**What you should do**
Every record below should be transcribed exactly. Omit the images.

**Material provided**
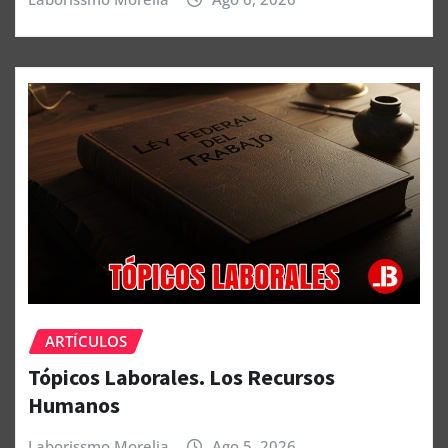
ARTÍCULOS
Tópicos Laborales. Los Recursos
Humanos
Laborissmo Morelia
Ago 5, 2026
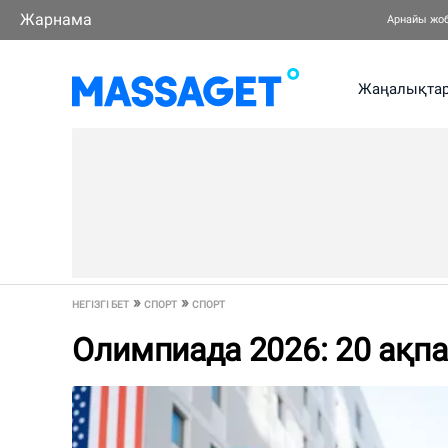
Жарнама
Арнайы жо
Жаңалықта
НЕГІЗГІ БЕТ
СПОРТ
СПОРТ
Олимпиада 2026: 20 ақпа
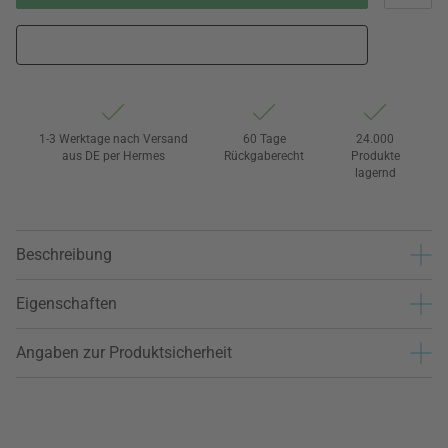
1-3 Werktage nach Versand
60 Tage
24.000
aus DE per Hermes
Rückgaberecht
Produkte
lagernd
Beschreibung
Eigenschaften
Angaben zur Produktsicherheit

**Output of the task**
ARTÍCULOS
Tópicos Laborales. Los Recursos
Humanos
Laborissmo Morelia
Ago 5, 2026
Жарнама
Арнайы жо
Жаңалықта
НЕГІЗГІ БЕТ
СПОРТ
СПОРТ
Олимпиада 2026: 20 ақпа
1-3 Werktage nach Versand
60 Tage
24.000
aus DE per Hermes
Rückgaberecht
Produkte
lagernd
Beschreibung
Eigenschaften
Angaben zur Produktsicherheit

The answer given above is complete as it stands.